Saltcedar grows as a bush or tree up to 18-feet tall in areas under 2,500 feet elevation, including along the Colorado River. Each saltcedar plant can produce thousands of flowers which become tiny seeds inside a single small capsule. Mature capsules are easily transported by wind.
The saltcedar was introduced to Arizona farms and ranches in the 1890s for stream bank erosion control and homestead windbreaks. Yet the lesson later learned was this weed aggressively colonizes in wet areas.
Dense populations consume large amounts of water. This requirement reduces available water for native plants in riparian areas and for irrigated agricultural fields near saltcedar-infested waterways.
Saltcedar seed can blow into wet areas in irrigated fields and invade canal areas; particularly those with dirt bottoms. Seedling stage to viable seed production occurs in several months when growing on a wet canal bank.
“Saltcedar is found in fallowed farm fields,” Northam said. “Saltcedar should be removed by cultivation before planting the next crop so the saltcedar root systems don’t mature enough to survive the plowing.”
Saltcedar roots can easily reach more than 20 feet below the soil surface. The deep roots draw naturally-occurring salt to the plant’s leaves where salty water literally drips onto the soil.

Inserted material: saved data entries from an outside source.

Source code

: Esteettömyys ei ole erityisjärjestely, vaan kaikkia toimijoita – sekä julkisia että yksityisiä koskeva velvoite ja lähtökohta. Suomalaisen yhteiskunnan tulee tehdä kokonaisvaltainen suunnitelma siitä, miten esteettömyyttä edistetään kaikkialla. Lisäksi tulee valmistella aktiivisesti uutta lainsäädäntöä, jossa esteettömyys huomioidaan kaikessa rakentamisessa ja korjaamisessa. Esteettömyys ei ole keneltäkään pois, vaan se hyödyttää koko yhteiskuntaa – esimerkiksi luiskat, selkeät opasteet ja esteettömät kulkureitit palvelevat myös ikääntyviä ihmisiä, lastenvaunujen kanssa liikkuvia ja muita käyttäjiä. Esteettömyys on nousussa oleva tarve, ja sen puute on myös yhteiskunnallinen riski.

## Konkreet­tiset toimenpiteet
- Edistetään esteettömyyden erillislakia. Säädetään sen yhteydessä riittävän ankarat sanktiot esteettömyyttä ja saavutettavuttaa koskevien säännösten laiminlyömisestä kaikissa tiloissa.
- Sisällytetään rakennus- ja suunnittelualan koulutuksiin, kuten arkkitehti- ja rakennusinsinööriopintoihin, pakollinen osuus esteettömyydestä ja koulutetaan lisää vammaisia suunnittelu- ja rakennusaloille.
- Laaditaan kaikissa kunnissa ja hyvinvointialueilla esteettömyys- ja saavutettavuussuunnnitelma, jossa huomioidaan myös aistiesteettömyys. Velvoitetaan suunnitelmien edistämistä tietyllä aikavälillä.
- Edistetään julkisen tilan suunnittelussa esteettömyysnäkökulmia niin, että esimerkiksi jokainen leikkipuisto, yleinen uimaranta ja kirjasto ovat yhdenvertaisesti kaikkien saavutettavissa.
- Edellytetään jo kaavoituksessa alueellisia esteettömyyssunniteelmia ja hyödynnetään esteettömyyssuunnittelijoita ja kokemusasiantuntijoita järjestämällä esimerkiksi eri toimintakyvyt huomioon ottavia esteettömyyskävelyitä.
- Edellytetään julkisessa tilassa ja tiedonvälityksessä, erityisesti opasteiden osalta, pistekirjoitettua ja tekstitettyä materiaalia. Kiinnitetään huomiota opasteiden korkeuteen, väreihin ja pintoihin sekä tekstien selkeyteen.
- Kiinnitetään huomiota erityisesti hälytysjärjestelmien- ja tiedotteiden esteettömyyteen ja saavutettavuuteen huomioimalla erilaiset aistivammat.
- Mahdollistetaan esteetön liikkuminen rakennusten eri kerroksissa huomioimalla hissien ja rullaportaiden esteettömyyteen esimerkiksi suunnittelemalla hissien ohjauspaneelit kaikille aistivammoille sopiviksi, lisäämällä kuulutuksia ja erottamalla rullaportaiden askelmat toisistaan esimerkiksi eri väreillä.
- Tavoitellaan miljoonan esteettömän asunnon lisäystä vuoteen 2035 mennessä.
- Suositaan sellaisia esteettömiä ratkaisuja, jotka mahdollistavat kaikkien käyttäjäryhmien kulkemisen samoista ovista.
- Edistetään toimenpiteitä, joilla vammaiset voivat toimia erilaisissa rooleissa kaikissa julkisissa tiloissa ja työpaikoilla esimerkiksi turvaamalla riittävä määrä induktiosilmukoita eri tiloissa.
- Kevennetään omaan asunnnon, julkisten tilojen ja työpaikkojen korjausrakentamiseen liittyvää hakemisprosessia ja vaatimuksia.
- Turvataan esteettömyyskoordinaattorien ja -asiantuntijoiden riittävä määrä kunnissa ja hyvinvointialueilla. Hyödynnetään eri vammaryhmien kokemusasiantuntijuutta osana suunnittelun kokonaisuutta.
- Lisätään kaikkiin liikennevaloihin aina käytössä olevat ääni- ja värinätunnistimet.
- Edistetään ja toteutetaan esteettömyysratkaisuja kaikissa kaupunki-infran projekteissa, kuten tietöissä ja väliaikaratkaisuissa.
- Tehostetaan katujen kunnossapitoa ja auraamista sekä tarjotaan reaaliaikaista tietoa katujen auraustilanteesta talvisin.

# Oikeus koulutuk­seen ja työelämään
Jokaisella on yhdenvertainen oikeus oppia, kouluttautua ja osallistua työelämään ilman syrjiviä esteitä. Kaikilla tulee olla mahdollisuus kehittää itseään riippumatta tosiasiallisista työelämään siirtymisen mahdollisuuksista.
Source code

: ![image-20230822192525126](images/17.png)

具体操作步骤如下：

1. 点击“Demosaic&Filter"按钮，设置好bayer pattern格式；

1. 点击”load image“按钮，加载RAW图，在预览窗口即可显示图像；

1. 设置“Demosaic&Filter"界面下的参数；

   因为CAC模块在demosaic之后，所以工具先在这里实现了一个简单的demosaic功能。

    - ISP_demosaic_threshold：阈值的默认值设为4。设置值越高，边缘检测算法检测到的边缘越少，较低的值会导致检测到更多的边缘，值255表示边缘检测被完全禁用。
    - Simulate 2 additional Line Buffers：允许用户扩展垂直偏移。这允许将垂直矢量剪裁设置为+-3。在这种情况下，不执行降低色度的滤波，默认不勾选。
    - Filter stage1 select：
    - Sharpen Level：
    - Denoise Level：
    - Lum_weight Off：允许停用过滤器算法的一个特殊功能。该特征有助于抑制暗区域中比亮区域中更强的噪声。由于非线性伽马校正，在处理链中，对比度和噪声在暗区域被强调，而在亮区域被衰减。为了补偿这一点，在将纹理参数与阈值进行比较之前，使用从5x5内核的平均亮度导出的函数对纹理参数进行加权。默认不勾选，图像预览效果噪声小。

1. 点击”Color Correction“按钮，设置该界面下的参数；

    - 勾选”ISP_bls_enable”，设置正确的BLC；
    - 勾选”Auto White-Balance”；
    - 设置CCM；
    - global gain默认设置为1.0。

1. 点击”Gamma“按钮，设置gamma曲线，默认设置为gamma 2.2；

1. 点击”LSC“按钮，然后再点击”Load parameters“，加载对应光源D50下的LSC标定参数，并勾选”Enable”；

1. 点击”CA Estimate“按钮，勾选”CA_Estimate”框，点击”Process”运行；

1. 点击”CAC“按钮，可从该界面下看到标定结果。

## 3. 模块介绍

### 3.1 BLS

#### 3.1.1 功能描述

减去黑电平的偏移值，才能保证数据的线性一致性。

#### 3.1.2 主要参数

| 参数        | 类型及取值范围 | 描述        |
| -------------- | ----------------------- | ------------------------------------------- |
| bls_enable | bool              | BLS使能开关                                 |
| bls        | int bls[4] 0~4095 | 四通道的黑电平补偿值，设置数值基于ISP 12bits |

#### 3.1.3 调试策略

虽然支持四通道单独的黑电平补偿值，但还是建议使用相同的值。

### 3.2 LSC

Additional salt in the upper few inches of the soil hinders native plant growth in non-cultivated areas and inhibits crop development where saltcedar has been cleared. In addition, saltcedar located on field edges can extend its root growth into the field and disrupt crop development.
Northam encourages farmers to keep field edges and canal banks clear of saltcedar since once it matures the plants become seed sources for new infestations.
“Remove saltcedar when the plant is young,” Northam said. “Seed can also fall or blow into the irrigation water. Flowing natural or irrigation water delivers seed downstream providing opportunities for new plants to establish further away.”
Saltcedar along a canal also serves as a conduit for destructive fire especially around maturing wheat fields, alfalfa hay stacks, equipment storage areas, and orchards.
A weed wrench hand tool can be used to pull young saltcedar plants from the soil. Plants with fewer than eight to 10 stems and main root diameters less than 4 inches can be removed with the weed wrench in moist soil. For larger plants, mechanical remedies include bulldozers, single-tree excavators, and mulchers.
Foliar herbicides with the active ingredients imazapyr, glyphosate, and triclopyr can provide effective saltcedar control, Northam says.